Fiscal Drag at the Center of the Strategy
At the core of the overhaul is an extension of the personal tax threshold freeze until April 2031. By keeping thresholds fixed while wages rise with inflation, the government expects nearly one million additional taxpayers to enter the higher-rate band and several thousand more to fall into the top additional-rate bracket. Reeves defended the approach as a pragmatic alternative to raising headline tax rates, arguing that it ensures the burden falls primarily on those with rising incomes rather than workers on lower wages.
New High-Value Property Surcharge
A central feature of the Budget is the introduction of a high-value property surcharge, widely described as a “mansion tax”, for homes in England worth over £2 million. The annual charge will begin in April 2028, starting with £2,500 for properties between £2 million and £2.5 million, and reaching £7,500 for properties valued at £5 million or more. The measure is aimed at wealthier homeowners and is expected to deliver a steady new revenue stream through the next decade.
Changes to Pension, Savings and Investment Rules
Sweeping adjustments to pension contributions and investment taxation were also announced. From 2029, the National Insurance relief available through salary sacrifice pension schemes will be capped at £2,000 per year. Any contributions beyond that limit will attract standard NICs, a change that will largely affect higher-income earners who have used these schemes to reduce tax liabilities.
Dividend, property and savings income will all see tax increases of two percentage points, a shift that coincides with a reduced cash ISA limit.

The annual tax-free cash ISA allowance will fall from £20,000 to £12,000 for most savers, while the remaining £8,000 of the allowance will be directed into a new “British ISA” designed to channel more investment into domestic markets. Reeves is positioning this as both a revenue measure and an attempt to boost UK capital markets.

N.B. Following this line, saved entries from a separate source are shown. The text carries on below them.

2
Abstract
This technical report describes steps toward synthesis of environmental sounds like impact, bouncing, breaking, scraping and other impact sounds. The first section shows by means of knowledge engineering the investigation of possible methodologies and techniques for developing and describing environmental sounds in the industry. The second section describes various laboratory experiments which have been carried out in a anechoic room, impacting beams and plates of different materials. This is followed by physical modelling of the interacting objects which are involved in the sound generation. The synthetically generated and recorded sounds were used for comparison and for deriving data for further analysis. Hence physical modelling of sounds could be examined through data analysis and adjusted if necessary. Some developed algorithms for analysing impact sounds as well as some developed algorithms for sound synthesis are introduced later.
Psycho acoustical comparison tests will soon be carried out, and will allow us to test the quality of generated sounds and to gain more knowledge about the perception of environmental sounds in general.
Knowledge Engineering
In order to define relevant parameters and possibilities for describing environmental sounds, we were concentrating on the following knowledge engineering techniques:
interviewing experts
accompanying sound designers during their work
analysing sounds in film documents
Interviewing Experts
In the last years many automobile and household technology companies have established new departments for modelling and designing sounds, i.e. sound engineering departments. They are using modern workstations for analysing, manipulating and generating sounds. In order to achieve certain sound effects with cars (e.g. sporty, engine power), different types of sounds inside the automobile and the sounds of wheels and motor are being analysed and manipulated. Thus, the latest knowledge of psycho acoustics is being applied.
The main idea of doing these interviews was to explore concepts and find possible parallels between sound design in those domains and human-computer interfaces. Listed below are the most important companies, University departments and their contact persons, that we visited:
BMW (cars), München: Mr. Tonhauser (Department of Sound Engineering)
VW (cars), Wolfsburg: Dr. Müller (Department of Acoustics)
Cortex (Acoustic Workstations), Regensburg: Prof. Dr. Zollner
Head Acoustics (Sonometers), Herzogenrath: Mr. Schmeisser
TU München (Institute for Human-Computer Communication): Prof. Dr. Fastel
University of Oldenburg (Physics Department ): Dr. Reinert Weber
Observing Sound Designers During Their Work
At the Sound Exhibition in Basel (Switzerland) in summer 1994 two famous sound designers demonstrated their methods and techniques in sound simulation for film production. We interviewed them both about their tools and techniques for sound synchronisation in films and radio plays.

Further tightening comes through reforms to capital gains tax. Businesses sold to employee ownership trusts will no longer qualify for full CGT relief; instead, the relief will be halved to 50%. Treasury officials say the change reflects an effort to balance support for employee ownership with the need for fiscal sustainability.

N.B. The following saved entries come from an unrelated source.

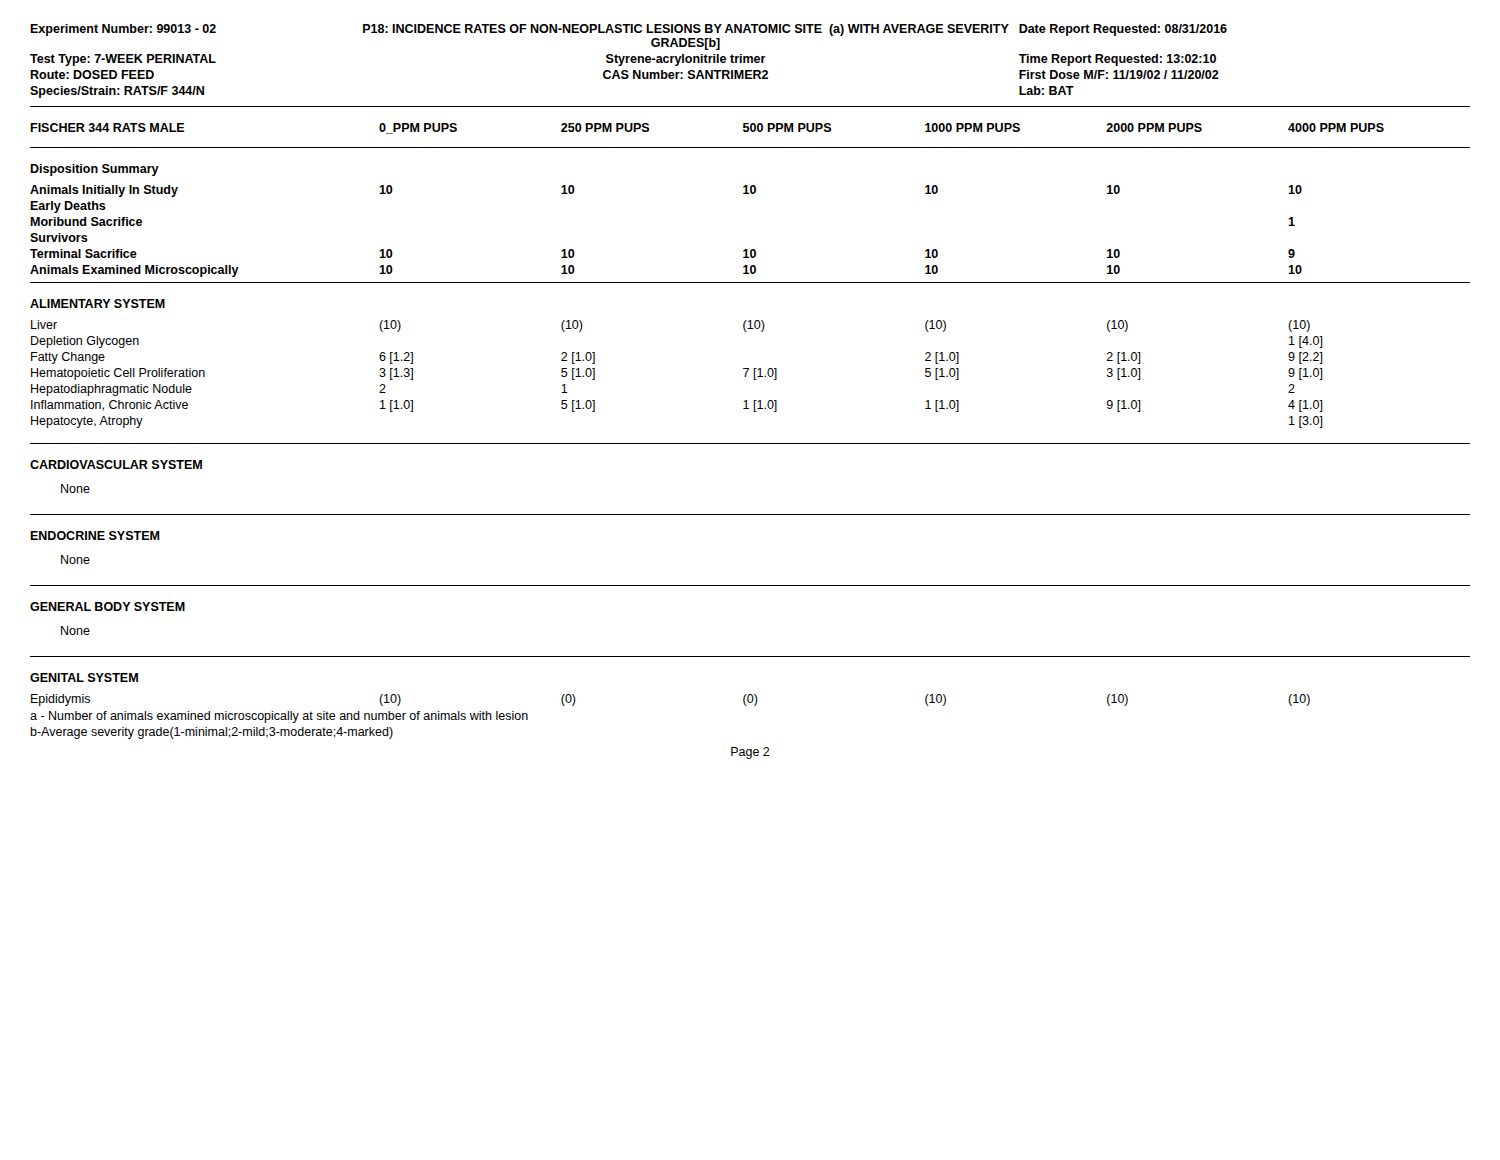| Experiment Number: 99013 - 02 | P18: INCIDENCE RATES OF NON-NEOPLASTIC LESIONS BY ANATOMIC SITE (a) WITH AVERAGE SEVERITY GRADES[b] | Date Report Requested: 08/31/2016 |
| Test Type: 7-WEEK PERINATAL | Styrene-acrylonitrile trimer | Time Report Requested: 13:02:10 |
| Route: DOSED FEED | CAS Number: SANTRIMER2 | First Dose M/F: 11/19/02 / 11/20/02 |
| Species/Strain: RATS/F 344/N | | Lab: BAT |
| FISCHER 344 RATS MALE | 0_PPM PUPS | 250 PPM PUPS | 500 PPM PUPS | 1000 PPM PUPS | 2000 PPM PUPS | 4000 PPM PUPS |
Disposition Summary
| Animals Initially In Study | 10 | 10 | 10 | 10 | 10 | 10 |
| Early Deaths | | | | | | |
| Moribund Sacrifice | | | | | | 1 |
| Survivors | | | | | | |
| Terminal Sacrifice | 10 | 10 | 10 | 10 | 10 | 9 |
| Animals Examined Microscopically | 10 | 10 | 10 | 10 | 10 | 10 |
ALIMENTARY SYSTEM
| Liver | (10) | (10) | (10) | (10) | (10) | (10) |
| Depletion Glycogen | | | | | | 1 [4.0] |
| Fatty Change | 6 [1.2] | 2 [1.0] | | 2 [1.0] | 2 [1.0] | 9 [2.2] |
| Hematopoietic Cell Proliferation | 3 [1.3] | 5 [1.0] | 7 [1.0] | 5 [1.0] | 3 [1.0] | 9 [1.0] |
| Hepatodiaphragmatic Nodule | 2 | 1 | | | | 2 |
| Inflammation, Chronic Active | 1 [1.0] | 5 [1.0] | 1 [1.0] | 1 [1.0] | 9 [1.0] | 4 [1.0] |
| Hepatocyte, Atrophy | | | | | | 1 [3.0] |
CARDIOVASCULAR SYSTEM
None
ENDOCRINE SYSTEM
None
GENERAL BODY SYSTEM
None
GENITAL SYSTEM
| Epididymis | (10) | (0) | (0) | (10) | (10) | (10) |
a - Number of animals examined microscopically at site and number of animals with lesion
b-Average severity grade(1-minimal;2-mild;3-moderate;4-marked)
Page 2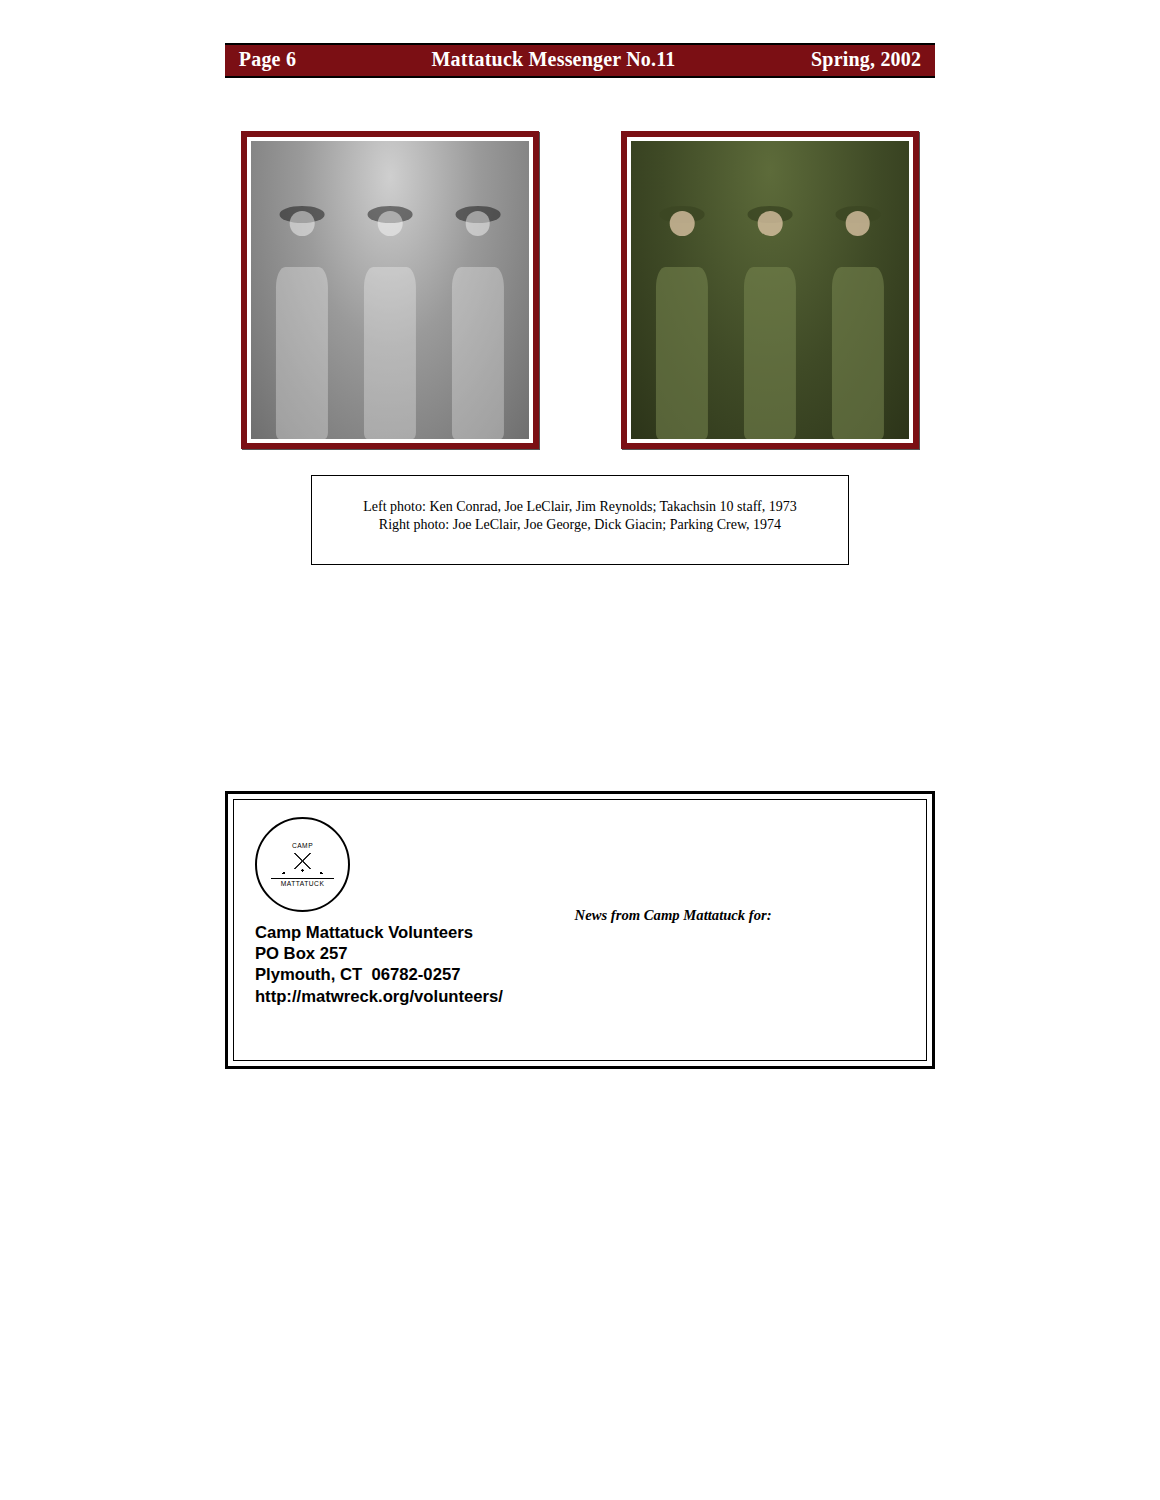Page 6 Mattatuck Messenger No.11 Spring, 2002
Left photo: Ken Conrad, Joe LeClair, Jim Reynolds; Takachsin 10 staff, 1973
Right photo: Joe LeClair, Joe George, Dick Giacin; Parking Crew, 1974
CAMP MATTATUCK
Camp Mattatuck Volunteers
PO Box 257
Plymouth, CT 06782-0257
http://matwreck.org/volunteers/
News from Camp Mattatuck for:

A High-Tax Future Acknowledged
Reeves has been explicit that the tax burden will continue to rise across the decade, reaching a projected 38% of GDP by 2030–31, the highest level on record. She argues that the increase is unavoidable given the need to maintain public services, reduce borrowing and create room for investment without repeating the austerity-driven strategy of previous governments. The Budget, she said, demonstrates that long-term economic stability can be achieved through targeted taxation rather than deep cuts.

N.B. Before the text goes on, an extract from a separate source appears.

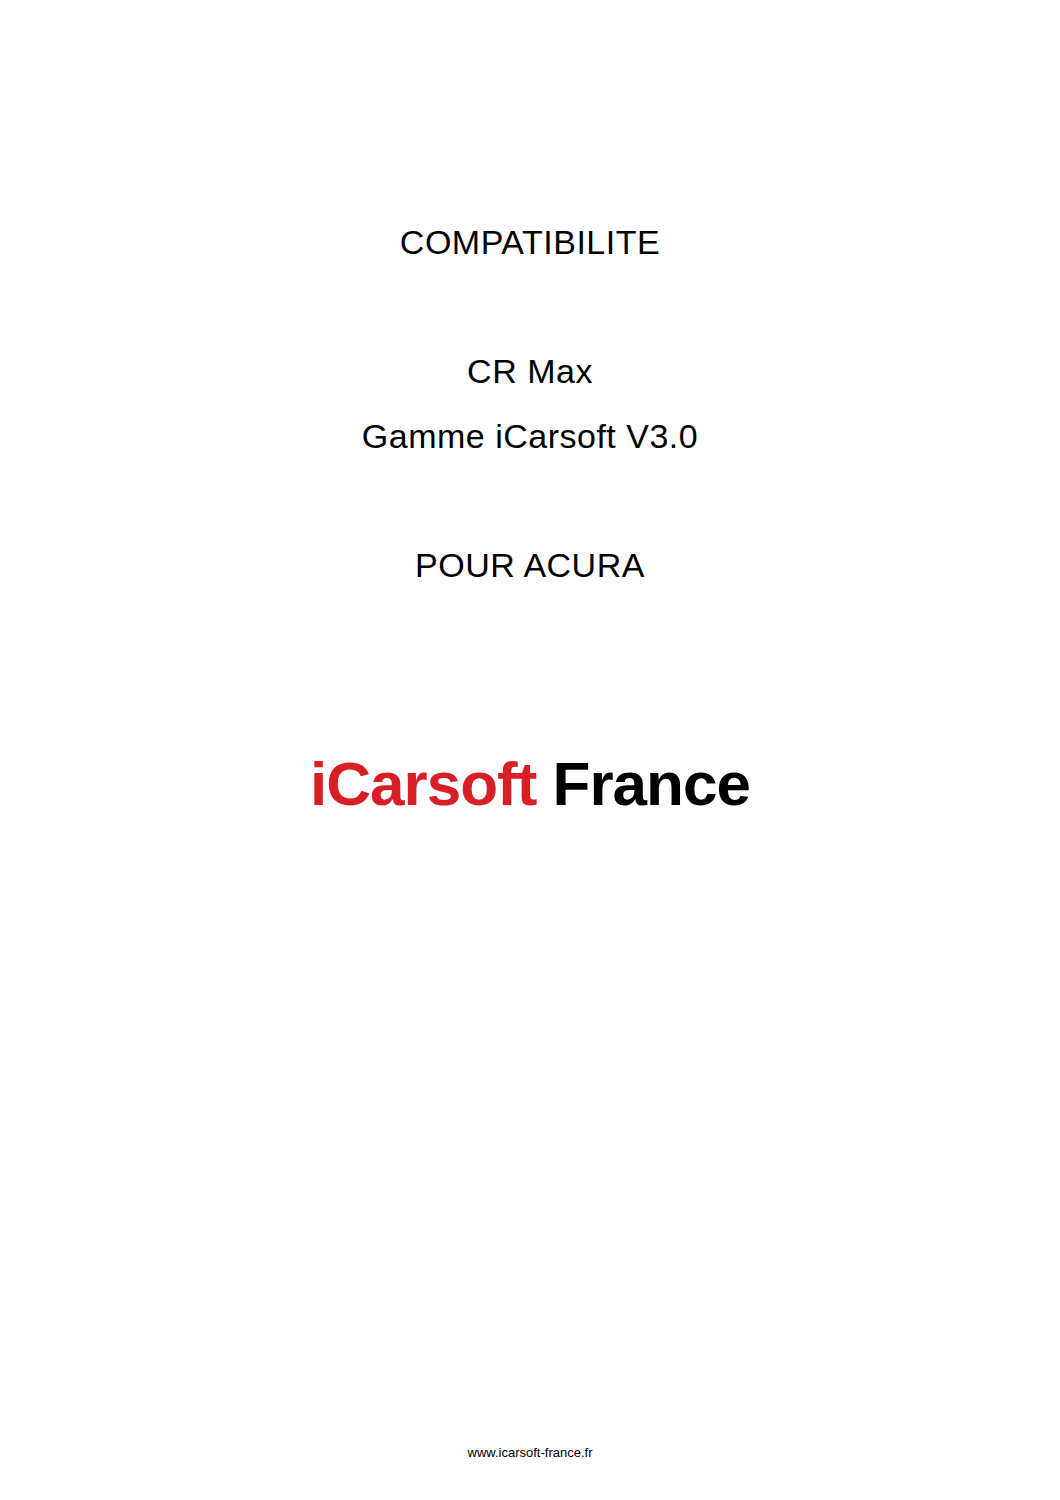COMPATIBILITE CR Max Gamme iCarsoft V3.0 POUR ACURA
iCarsoft France
www.icarsoft-france.fr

Overall, the Chancellor’s plan marks a decisive shift in how the UK intends to raise revenue, with the weight of new measures placed firmly on higher earners, property wealth, investment income and pension strategies that primarily benefit top-income households. Reeves presented the package as the only credible route to restoring fiscal health while avoiding renewed austerity, a message aimed at both markets and a public weary of economic stagnation.